--- DATASET EXTRACT ---

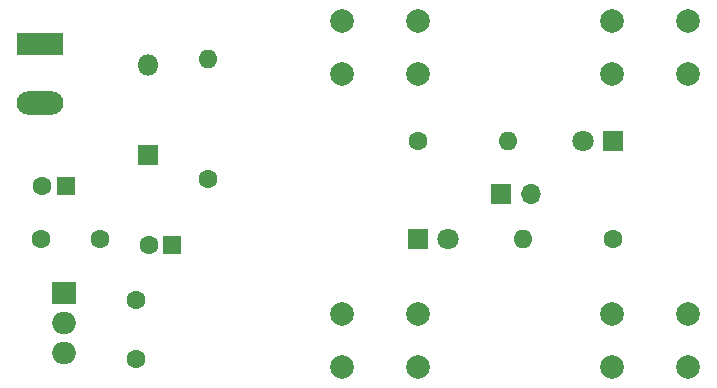
<source format=gbr>
%TF.GenerationSoftware,KiCad,Pcbnew,(5.1.12)-1*%
%TF.CreationDate,2022-07-22T22:42:44+09:00*%
%TF.ProjectId,FullBridge_demo_kit,46756c6c-4272-4696-9467-655f64656d6f,rev?*%
%TF.SameCoordinates,Original*%
%TF.FileFunction,Soldermask,Bot*%
%TF.FilePolarity,Negative*%
%FSLAX46Y46*%
G04 Gerber Fmt 4.6, Leading zero omitted, Abs format (unit mm)*
G04 Created by KiCad (PCBNEW (5.1.12)-1) date 2022-07-22 22:42:44*
%MOMM*%
%LPD*%
G01*
G04 APERTURE LIST*
%ADD10C,1.600000*%
%ADD11R,1.600000X1.600000*%
%ADD12R,1.800000X1.800000*%
%ADD13O,1.800000X1.800000*%
%ADD14C,1.800000*%
%ADD15R,3.960000X1.980000*%
%ADD16O,3.960000X1.980000*%
%ADD17O,1.600000X1.600000*%
%ADD18C,2.000000*%
%ADD19R,2.000000X1.905000*%
%ADD20O,2.000000X1.905000*%
%ADD21R,1.700000X1.700000*%
%ADD22O,1.700000X1.700000*%
G04 APERTURE END LIST*
D10*
%TO.C,C1*%
X123095000Y-102235000D03*
D11*
X125095000Y-102235000D03*
%TD*%
D10*
%TO.C,C2*%
X128016000Y-106680000D03*
X123016000Y-106680000D03*
%TD*%
%TO.C,C3*%
X131064000Y-111840000D03*
X131064000Y-116840000D03*
%TD*%
D11*
%TO.C,C4*%
X134112000Y-107188000D03*
D10*
X132112000Y-107188000D03*
%TD*%
D12*
%TO.C,D1*%
X132080000Y-99568000D03*
D13*
X132080000Y-91948000D03*
%TD*%
D14*
%TO.C,D2*%
X168910000Y-98425000D03*
D12*
X171450000Y-98425000D03*
%TD*%
%TO.C,D3*%
X154940000Y-106680000D03*
D14*
X157480000Y-106680000D03*
%TD*%
D15*
%TO.C,J1*%
X122936000Y-90170000D03*
D16*
X122936000Y-95170000D03*
%TD*%
D10*
%TO.C,R1*%
X137160000Y-101600000D03*
D17*
X137160000Y-91440000D03*
%TD*%
D18*
%TO.C,SW1*%
X154940000Y-88210000D03*
X154940000Y-92710000D03*
X148440000Y-88210000D03*
X148440000Y-92710000D03*
%TD*%
%TO.C,SW2*%
X154940000Y-113030000D03*
X154940000Y-117530000D03*
X148440000Y-113030000D03*
X148440000Y-117530000D03*
%TD*%
%TO.C,SW3*%
X171300000Y-92710000D03*
X171300000Y-88210000D03*
X177800000Y-92710000D03*
X177800000Y-88210000D03*
%TD*%
%TO.C,SW4*%
X171300000Y-117530000D03*
X171300000Y-113030000D03*
X177800000Y-117530000D03*
X177800000Y-113030000D03*
%TD*%
D19*
%TO.C,U1*%
X124968000Y-111252000D03*
D20*
X124968000Y-113792000D03*
X124968000Y-116332000D03*
%TD*%
D21*
%TO.C,J2*%
X161925000Y-102870000D03*
D22*
X164465000Y-102870000D03*
%TD*%
D17*
%TO.C,R2*%
X162560000Y-98425000D03*
D10*
X154940000Y-98425000D03*
%TD*%
%TO.C,R3*%
X171450000Y-106680000D03*
D17*
X163830000Y-106680000D03*
%TD*%
M02*

</source>
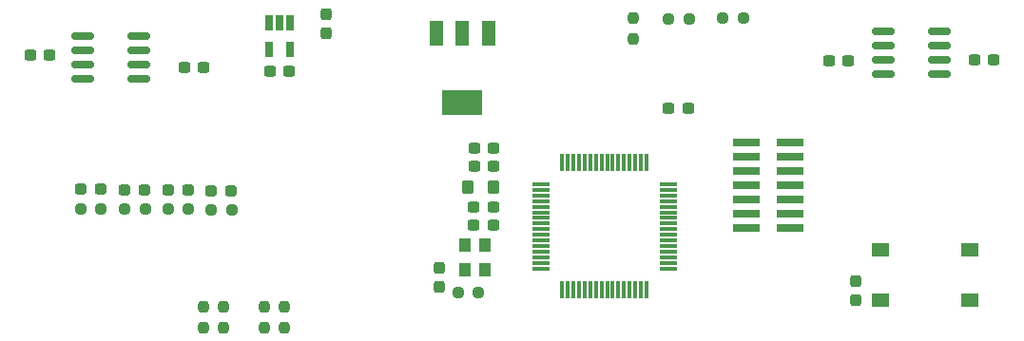
<source format=gbr>
%TF.GenerationSoftware,KiCad,Pcbnew,(6.0.7-1)-1*%
%TF.CreationDate,2022-10-27T12:50:35+02:00*%
%TF.ProjectId,ESE_RuizHerbelinAsfary,4553455f-5275-4697-9a48-657262656c69,rev?*%
%TF.SameCoordinates,Original*%
%TF.FileFunction,Paste,Top*%
%TF.FilePolarity,Positive*%
%FSLAX46Y46*%
G04 Gerber Fmt 4.6, Leading zero omitted, Abs format (unit mm)*
G04 Created by KiCad (PCBNEW (6.0.7-1)-1) date 2022-10-27 12:50:35*
%MOMM*%
%LPD*%
G01*
G04 APERTURE LIST*
G04 Aperture macros list*
%AMRoundRect*
0 Rectangle with rounded corners*
0 $1 Rounding radius*
0 $2 $3 $4 $5 $6 $7 $8 $9 X,Y pos of 4 corners*
0 Add a 4 corners polygon primitive as box body*
4,1,4,$2,$3,$4,$5,$6,$7,$8,$9,$2,$3,0*
0 Add four circle primitives for the rounded corners*
1,1,$1+$1,$2,$3*
1,1,$1+$1,$4,$5*
1,1,$1+$1,$6,$7*
1,1,$1+$1,$8,$9*
0 Add four rect primitives between the rounded corners*
20,1,$1+$1,$2,$3,$4,$5,0*
20,1,$1+$1,$4,$5,$6,$7,0*
20,1,$1+$1,$6,$7,$8,$9,0*
20,1,$1+$1,$8,$9,$2,$3,0*%
G04 Aperture macros list end*
%ADD10RoundRect,0.150000X-0.825000X-0.150000X0.825000X-0.150000X0.825000X0.150000X-0.825000X0.150000X0*%
%ADD11RoundRect,0.237500X0.250000X0.237500X-0.250000X0.237500X-0.250000X-0.237500X0.250000X-0.237500X0*%
%ADD12RoundRect,0.237500X-0.250000X-0.237500X0.250000X-0.237500X0.250000X0.237500X-0.250000X0.237500X0*%
%ADD13RoundRect,0.237500X-0.237500X0.250000X-0.237500X-0.250000X0.237500X-0.250000X0.237500X0.250000X0*%
%ADD14RoundRect,0.237500X-0.287500X-0.237500X0.287500X-0.237500X0.287500X0.237500X-0.287500X0.237500X0*%
%ADD15R,1.549400X1.295400*%
%ADD16RoundRect,0.237500X0.237500X-0.300000X0.237500X0.300000X-0.237500X0.300000X-0.237500X-0.300000X0*%
%ADD17RoundRect,0.237500X0.300000X0.237500X-0.300000X0.237500X-0.300000X-0.237500X0.300000X-0.237500X0*%
%ADD18R,1.000000X1.300000*%
%ADD19R,2.400000X0.740000*%
%ADD20RoundRect,0.237500X-0.300000X-0.237500X0.300000X-0.237500X0.300000X0.237500X-0.300000X0.237500X0*%
%ADD21R,1.219200X2.235200*%
%ADD22R,3.600000X2.200000*%
%ADD23RoundRect,0.011200X-0.723800X-0.128800X0.723800X-0.128800X0.723800X0.128800X-0.723800X0.128800X0*%
%ADD24RoundRect,0.011200X0.128800X-0.723800X0.128800X0.723800X-0.128800X0.723800X-0.128800X-0.723800X0*%
%ADD25RoundRect,0.237500X-0.237500X0.300000X-0.237500X-0.300000X0.237500X-0.300000X0.237500X0.300000X0*%
%ADD26RoundRect,0.250000X0.275000X0.350000X-0.275000X0.350000X-0.275000X-0.350000X0.275000X-0.350000X0*%
%ADD27RoundRect,0.042000X-0.258000X0.638000X-0.258000X-0.638000X0.258000X-0.638000X0.258000X0.638000X0*%
%ADD28RoundRect,0.237500X0.237500X-0.250000X0.237500X0.250000X-0.237500X0.250000X-0.237500X-0.250000X0*%
G04 APERTURE END LIST*
D10*
%TO.C,U501*%
X31595000Y-24880000D03*
X31595000Y-26150000D03*
X31595000Y-27420000D03*
X31595000Y-28690000D03*
X36545000Y-28690000D03*
X36545000Y-27420000D03*
X36545000Y-26150000D03*
X36545000Y-24880000D03*
%TD*%
D11*
%TO.C,R501*%
X90362500Y-23270000D03*
X88537500Y-23270000D03*
%TD*%
%TO.C,R308*%
X85562500Y-23290000D03*
X83737500Y-23290000D03*
%TD*%
D12*
%TO.C,R305*%
X35297500Y-40270000D03*
X37122500Y-40270000D03*
%TD*%
D13*
%TO.C,R202*%
X44090000Y-48970000D03*
X44090000Y-50795000D03*
%TD*%
D10*
%TO.C,U502*%
X102855000Y-24435000D03*
X102855000Y-25705000D03*
X102855000Y-26975000D03*
X102855000Y-28245000D03*
X107805000Y-28245000D03*
X107805000Y-26975000D03*
X107805000Y-25705000D03*
X107805000Y-24435000D03*
%TD*%
D12*
%TO.C,R304*%
X31377500Y-40250000D03*
X33202500Y-40250000D03*
%TD*%
D13*
%TO.C,R205*%
X49520000Y-48980000D03*
X49520000Y-50805000D03*
%TD*%
%TO.C,R309*%
X80570000Y-23270000D03*
X80570000Y-25095000D03*
%TD*%
D14*
%TO.C,D304*%
X42992500Y-38630000D03*
X44742500Y-38630000D03*
%TD*%
D15*
%TO.C,SW301*%
X102605000Y-43910000D03*
X110555000Y-43910000D03*
X102605000Y-48410000D03*
X110555000Y-48410000D03*
%TD*%
D16*
%TO.C,C307*%
X63320000Y-47232500D03*
X63320000Y-45507500D03*
%TD*%
D17*
%TO.C,C303*%
X68150000Y-36480000D03*
X66425000Y-36480000D03*
%TD*%
D18*
%TO.C,Y301*%
X65560000Y-43470000D03*
X65560000Y-45670000D03*
X67360000Y-45670000D03*
X67360000Y-43470000D03*
%TD*%
D16*
%TO.C,C305*%
X100380000Y-48402500D03*
X100380000Y-46677500D03*
%TD*%
D17*
%TO.C,C302*%
X68142500Y-34840000D03*
X66417500Y-34840000D03*
%TD*%
D19*
%TO.C,J301*%
X94540000Y-41920000D03*
X90640000Y-41920000D03*
X94540000Y-40650000D03*
X90640000Y-40650000D03*
X94540000Y-39380000D03*
X90640000Y-39380000D03*
X94540000Y-38110000D03*
X90640000Y-38110000D03*
X94540000Y-36840000D03*
X90640000Y-36840000D03*
X94540000Y-35570000D03*
X90640000Y-35570000D03*
X94540000Y-34300000D03*
X90640000Y-34300000D03*
%TD*%
D17*
%TO.C,C404*%
X49932500Y-27930000D03*
X48207500Y-27930000D03*
%TD*%
D20*
%TO.C,C502*%
X110957500Y-26970000D03*
X112682500Y-26970000D03*
%TD*%
D17*
%TO.C,C504*%
X99742500Y-27070000D03*
X98017500Y-27070000D03*
%TD*%
%TO.C,C304*%
X68100000Y-40110000D03*
X66375000Y-40110000D03*
%TD*%
D21*
%TO.C,U401*%
X67671400Y-24591200D03*
X65360000Y-24591200D03*
X63048600Y-24591200D03*
D22*
X65360000Y-30789000D03*
%TD*%
D23*
%TO.C,U301*%
X72330000Y-38050000D03*
X72330000Y-38550000D03*
X72330000Y-39050000D03*
X72330000Y-39550000D03*
X72330000Y-40050000D03*
X72330000Y-40550000D03*
X72330000Y-41050000D03*
X72330000Y-41550000D03*
X72330000Y-42050000D03*
X72330000Y-42550000D03*
X72330000Y-43050000D03*
X72330000Y-43550000D03*
X72330000Y-44050000D03*
X72330000Y-44550000D03*
X72330000Y-45050000D03*
X72330000Y-45550000D03*
D24*
X74250000Y-47470000D03*
X74750000Y-47470000D03*
X75250000Y-47470000D03*
X75750000Y-47470000D03*
X76250000Y-47470000D03*
X76750000Y-47470000D03*
X77250000Y-47470000D03*
X77750000Y-47470000D03*
X78250000Y-47470000D03*
X78750000Y-47470000D03*
X79250000Y-47470000D03*
X79750000Y-47470000D03*
X80250000Y-47470000D03*
X80750000Y-47470000D03*
X81250000Y-47470000D03*
X81750000Y-47470000D03*
D23*
X83670000Y-45550000D03*
X83670000Y-45050000D03*
X83670000Y-44550000D03*
X83670000Y-44050000D03*
X83670000Y-43550000D03*
X83670000Y-43050000D03*
X83670000Y-42550000D03*
X83670000Y-42050000D03*
X83670000Y-41550000D03*
X83670000Y-41050000D03*
X83670000Y-40550000D03*
X83670000Y-40050000D03*
X83670000Y-39550000D03*
X83670000Y-39050000D03*
X83670000Y-38550000D03*
X83670000Y-38050000D03*
D24*
X81750000Y-36130000D03*
X81250000Y-36130000D03*
X80750000Y-36130000D03*
X80250000Y-36130000D03*
X79750000Y-36130000D03*
X79250000Y-36130000D03*
X78750000Y-36130000D03*
X78250000Y-36130000D03*
X77750000Y-36130000D03*
X77250000Y-36130000D03*
X76750000Y-36130000D03*
X76250000Y-36130000D03*
X75750000Y-36130000D03*
X75250000Y-36130000D03*
X74750000Y-36130000D03*
X74250000Y-36130000D03*
%TD*%
D12*
%TO.C,R303*%
X64965000Y-47740000D03*
X66790000Y-47740000D03*
%TD*%
D17*
%TO.C,C306*%
X68092500Y-41700000D03*
X66367500Y-41700000D03*
%TD*%
D25*
%TO.C,C403*%
X53250000Y-22850000D03*
X53250000Y-24575000D03*
%TD*%
D20*
%TO.C,C501*%
X40587500Y-27640000D03*
X42312500Y-27640000D03*
%TD*%
D12*
%TO.C,R307*%
X42997500Y-40320000D03*
X44822500Y-40320000D03*
%TD*%
D20*
%TO.C,C506*%
X85444500Y-31242000D03*
X83719500Y-31242000D03*
%TD*%
D14*
%TO.C,D301*%
X31392500Y-38500000D03*
X33142500Y-38500000D03*
%TD*%
D12*
%TO.C,R306*%
X39167500Y-40290000D03*
X40992500Y-40290000D03*
%TD*%
D26*
%TO.C,L301*%
X68150000Y-38260000D03*
X65850000Y-38260000D03*
%TD*%
D14*
%TO.C,D302*%
X35277500Y-38540000D03*
X37027500Y-38540000D03*
%TD*%
D27*
%TO.C,U402*%
X50010000Y-23645000D03*
X49060000Y-23645000D03*
X48110000Y-23645000D03*
X48110000Y-25995000D03*
X50010000Y-25995000D03*
%TD*%
D14*
%TO.C,D303*%
X39165000Y-38590000D03*
X40915000Y-38590000D03*
%TD*%
D28*
%TO.C,R204*%
X47720000Y-50795000D03*
X47720000Y-48970000D03*
%TD*%
%TO.C,R201*%
X42300000Y-50795000D03*
X42300000Y-48970000D03*
%TD*%
D17*
%TO.C,C503*%
X28622500Y-26555000D03*
X26897500Y-26555000D03*
%TD*%
M02*

</source>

---

▶ EXERCISE DESCRIPTION: Only the last part of the entries above is needed: please copy the line with "X48110000Y-25995000D03*" and each line after it exactly.

▶ EXPECTED OUTPUT:
X48110000Y-25995000D03*
X50010000Y-25995000D03*
%TD*%
D14*
%TO.C,D303*%
X39165000Y-38590000D03*
X40915000Y-38590000D03*
%TD*%
D28*
%TO.C,R204*%
X47720000Y-50795000D03*
X47720000Y-48970000D03*
%TD*%
%TO.C,R201*%
X42300000Y-50795000D03*
X42300000Y-48970000D03*
%TD*%
D17*
%TO.C,C503*%
X28622500Y-26555000D03*
X26897500Y-26555000D03*
%TD*%
M02*

</source>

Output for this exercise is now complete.